++++ SOURCE PASSAGE ++++

A later poem is more self-assured and assertive. Its classically inspired mode evokes poets Horace (and Ovid, I’d say[xii]). Composed in 1836, “Exegi monumentum” (the epigraphic title borrows Horace’s “I raised a monument”) gives us these indelible lines:

                      Exegi monumentum

          The monument I’ve built is not in chiseled stone,
          The people’s path to it will ne’er be overgrown,
          Its disobedient head in bold defiance has risen
               Above the Alexandrine column.

          No, I will not all die: my soul in the secret lyre
          Will well escape decay, outliving my remains,
          My fame will last while in the sublunary sphere
               At least one poet remains.

          Word of me will travel the holy land of Rus,
          And every living tongue in it will sing my praise:
          The Slavs’ proud heir, the Finn, the still savage Tungus,
               The Kalmyk, friend of prairies.

          I daresay that a fact that folk will cherish long
          Is that bright liberty served as my lyre’s true calling,
          That I, in my cruel age, evoked kindness with song
                And mercy for the fallen.

          Remain obedient to God’s injunction, Muse,
          Fear no hurt, crave no crown, retain your calm and cool,
          Treat flattery and slander with indifference
                Argue not with the fool.  (Pushkin, trans Nikolayev 210-11)

          To appreciate the importance of a new book with deft translations of Pushkin’s shorter works (many of which have never yet been available in English), one has to grasp the fuller context — literary, social, and philosophical — these represent, along with their subsequent cultural reverberations. Nikolayev conveys key aspect of this in his introduction, “On Pushkin’s Genius”:

“The depth of a culture can be measured by the depth of its poetry, and in           Russia, true depth starts with Pushkin. Pushkin’s work is the first Russian literature that is artistically sublime as well as philosophically and psychologically deep. One of the best educated people of his time, one of the freest thinkers, and more in tune with world poetry than anyone else in Russia, Pushkin brought us to our modernity, elevated our ethical and artistic standards, and gave us our heartfelt, idealistic wisdom to live by….Reading him is edifying, it uplifts the spirit. As the poet Apollon Grigoriev famously said, “Pushkin is our everything.”

++++

**WHAT THE TASK ASKS:**
Reproduce the Pushkin passage word for word, everything from "No, I will not" down to "friend of prairies.".

++++ STORED DATA ++++

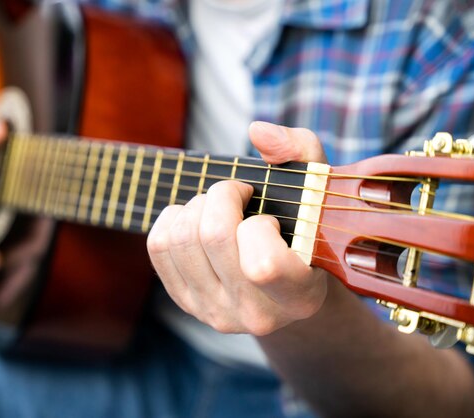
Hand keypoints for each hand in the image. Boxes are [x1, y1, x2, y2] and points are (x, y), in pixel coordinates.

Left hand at [147, 122, 328, 334]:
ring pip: (181, 239)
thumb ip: (300, 151)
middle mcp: (254, 314)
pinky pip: (158, 246)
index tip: (266, 215)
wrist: (284, 282)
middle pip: (213, 237)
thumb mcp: (315, 191)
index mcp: (298, 296)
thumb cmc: (303, 229)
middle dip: (222, 196)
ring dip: (197, 206)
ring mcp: (215, 311)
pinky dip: (174, 218)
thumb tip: (258, 131)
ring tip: (219, 208)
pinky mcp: (185, 301)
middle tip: (237, 195)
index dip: (257, 226)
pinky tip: (197, 220)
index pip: (262, 266)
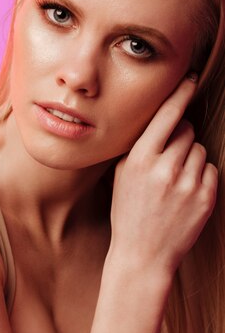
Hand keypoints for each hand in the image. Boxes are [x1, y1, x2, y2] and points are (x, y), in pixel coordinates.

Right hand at [109, 75, 217, 276]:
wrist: (143, 254)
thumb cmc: (128, 212)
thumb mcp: (122, 175)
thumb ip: (141, 145)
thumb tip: (165, 118)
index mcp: (139, 159)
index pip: (167, 114)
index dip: (180, 93)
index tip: (190, 78)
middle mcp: (165, 168)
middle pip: (185, 130)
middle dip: (179, 138)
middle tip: (166, 160)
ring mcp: (188, 184)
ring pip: (198, 149)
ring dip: (190, 159)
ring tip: (173, 182)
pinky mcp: (205, 197)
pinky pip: (210, 169)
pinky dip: (200, 176)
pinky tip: (184, 193)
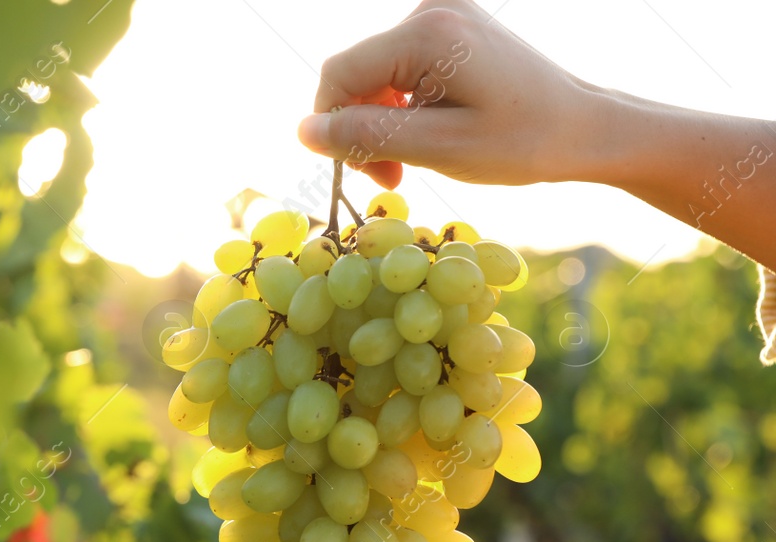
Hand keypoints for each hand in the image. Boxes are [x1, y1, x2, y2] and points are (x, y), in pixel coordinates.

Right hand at [298, 0, 609, 188]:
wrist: (585, 127)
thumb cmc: (521, 143)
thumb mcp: (438, 147)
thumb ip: (366, 134)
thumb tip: (303, 130)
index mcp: (427, 33)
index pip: (338, 74)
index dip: (334, 128)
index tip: (370, 174)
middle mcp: (431, 11)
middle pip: (355, 73)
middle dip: (361, 128)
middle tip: (393, 178)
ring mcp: (443, 15)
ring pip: (374, 74)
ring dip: (381, 122)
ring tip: (412, 161)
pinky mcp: (452, 28)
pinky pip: (399, 68)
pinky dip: (402, 106)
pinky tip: (429, 132)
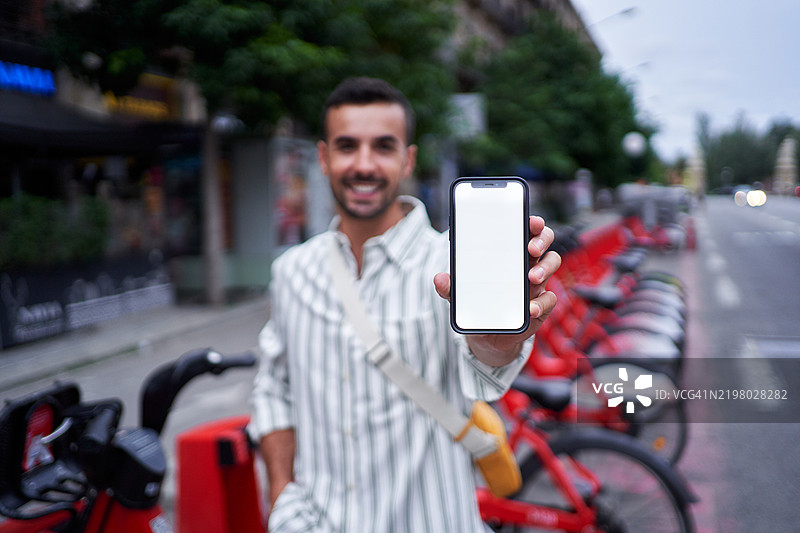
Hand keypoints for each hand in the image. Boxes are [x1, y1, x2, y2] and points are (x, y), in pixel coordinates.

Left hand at [434, 215, 560, 366]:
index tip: (531, 221)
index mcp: (509, 253)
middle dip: (542, 240)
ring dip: (545, 268)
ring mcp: (537, 284)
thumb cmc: (477, 304)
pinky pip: (549, 299)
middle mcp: (527, 263)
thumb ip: (450, 288)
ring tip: (532, 277)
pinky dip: (542, 303)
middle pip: (544, 241)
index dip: (532, 223)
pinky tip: (530, 308)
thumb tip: (438, 279)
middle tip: (531, 248)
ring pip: (552, 264)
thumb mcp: (460, 295)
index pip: (524, 230)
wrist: (488, 336)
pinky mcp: (541, 305)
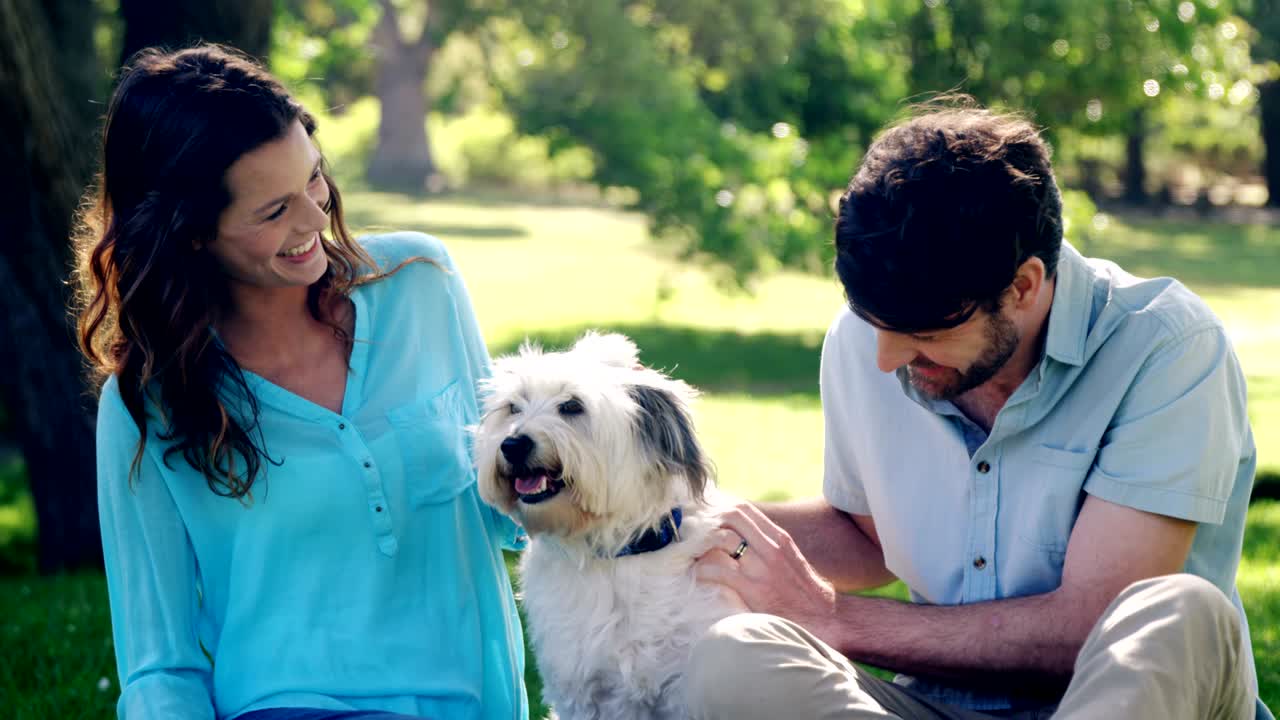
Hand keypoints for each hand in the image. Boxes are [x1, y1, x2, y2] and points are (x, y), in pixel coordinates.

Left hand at [694, 502, 838, 635]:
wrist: (828, 620)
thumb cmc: (809, 595)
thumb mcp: (793, 561)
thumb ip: (772, 550)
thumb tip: (746, 546)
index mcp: (780, 538)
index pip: (745, 509)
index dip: (720, 509)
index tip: (705, 517)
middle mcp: (770, 547)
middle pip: (730, 517)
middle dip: (708, 521)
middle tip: (692, 533)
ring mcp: (761, 566)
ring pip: (720, 539)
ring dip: (700, 545)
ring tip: (690, 554)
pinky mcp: (752, 588)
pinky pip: (717, 570)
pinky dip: (701, 571)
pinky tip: (697, 576)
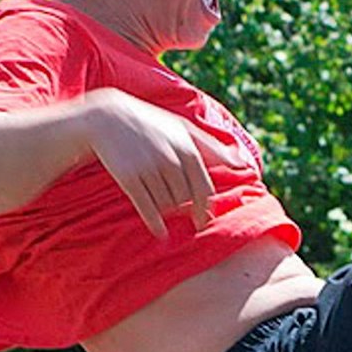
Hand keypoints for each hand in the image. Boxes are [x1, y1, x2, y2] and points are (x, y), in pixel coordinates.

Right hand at [84, 87, 218, 237]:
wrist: (108, 118)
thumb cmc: (152, 125)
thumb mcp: (184, 129)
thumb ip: (213, 148)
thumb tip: (243, 164)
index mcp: (187, 149)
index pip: (203, 189)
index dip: (205, 208)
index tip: (204, 221)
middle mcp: (170, 160)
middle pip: (186, 199)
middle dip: (186, 211)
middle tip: (184, 217)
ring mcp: (149, 170)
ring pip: (167, 205)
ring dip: (169, 212)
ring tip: (165, 209)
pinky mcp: (130, 179)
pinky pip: (147, 209)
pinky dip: (155, 224)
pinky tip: (160, 233)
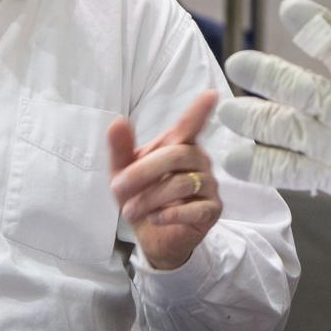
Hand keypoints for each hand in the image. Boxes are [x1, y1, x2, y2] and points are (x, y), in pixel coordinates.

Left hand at [109, 90, 222, 269]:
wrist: (153, 236)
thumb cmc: (141, 196)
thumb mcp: (123, 173)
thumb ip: (121, 149)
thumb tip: (118, 121)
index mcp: (179, 146)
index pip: (191, 125)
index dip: (200, 111)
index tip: (210, 95)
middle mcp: (199, 161)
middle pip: (177, 155)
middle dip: (143, 171)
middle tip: (118, 188)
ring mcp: (208, 185)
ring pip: (182, 183)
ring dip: (149, 198)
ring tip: (129, 211)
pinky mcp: (212, 210)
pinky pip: (194, 209)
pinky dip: (169, 214)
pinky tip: (154, 218)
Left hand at [217, 0, 330, 230]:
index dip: (317, 29)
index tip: (292, 9)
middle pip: (302, 92)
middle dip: (267, 75)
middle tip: (237, 61)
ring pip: (287, 130)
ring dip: (253, 119)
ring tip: (227, 111)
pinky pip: (292, 172)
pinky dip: (262, 166)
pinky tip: (234, 158)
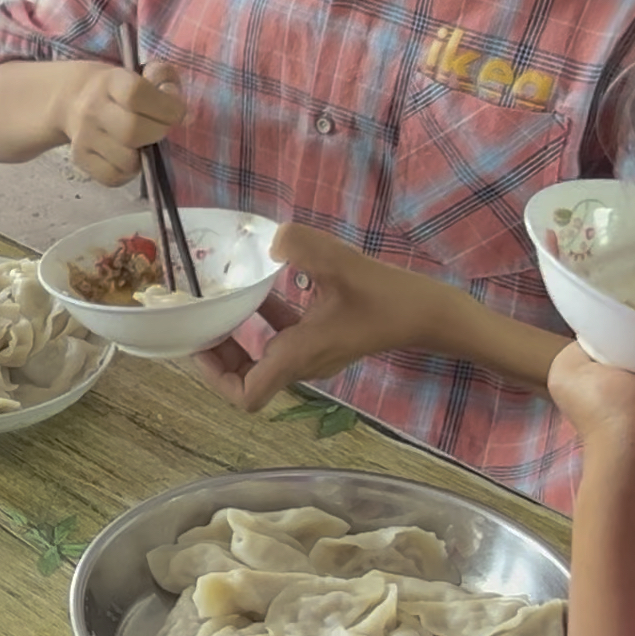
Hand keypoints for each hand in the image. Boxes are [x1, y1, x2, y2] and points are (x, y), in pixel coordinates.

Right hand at [63, 61, 185, 186]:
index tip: (176, 112)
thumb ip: (165, 81)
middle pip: (131, 130)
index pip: (136, 94)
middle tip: (161, 129)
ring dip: (143, 156)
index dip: (165, 106)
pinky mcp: (80, 159)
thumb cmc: (120, 89)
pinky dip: (127, 173)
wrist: (75, 99)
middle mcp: (92, 109)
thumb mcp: (144, 72)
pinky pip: (112, 177)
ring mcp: (83, 137)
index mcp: (110, 82)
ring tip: (142, 143)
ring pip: (125, 160)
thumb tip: (183, 114)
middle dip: (157, 133)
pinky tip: (129, 158)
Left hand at [194, 223, 473, 411]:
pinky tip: (264, 287)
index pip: (247, 396)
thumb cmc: (391, 296)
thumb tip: (277, 239)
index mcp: (300, 357)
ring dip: (240, 336)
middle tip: (202, 319)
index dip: (216, 376)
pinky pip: (283, 339)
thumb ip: (308, 249)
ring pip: (263, 358)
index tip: (201, 342)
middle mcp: (303, 363)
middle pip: (247, 378)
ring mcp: (315, 354)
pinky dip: (266, 321)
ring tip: (222, 302)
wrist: (432, 312)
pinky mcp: (326, 340)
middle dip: (219, 354)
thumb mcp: (346, 265)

++++

**OUTPUT OF THE TASK:**
No, I will not all die: my soul in the secret lyre
          Will well escape decay, outliving my remains,
          My fame will last while in the sublunary sphere
               At least one poet remains.

          Word of me will travel the holy land of Rus,
          And every living tongue in it will sing my praise:
          The Slavs’ proud heir, the Finn, the still savage Tungus,
               The Kalmyk, friend of prairies.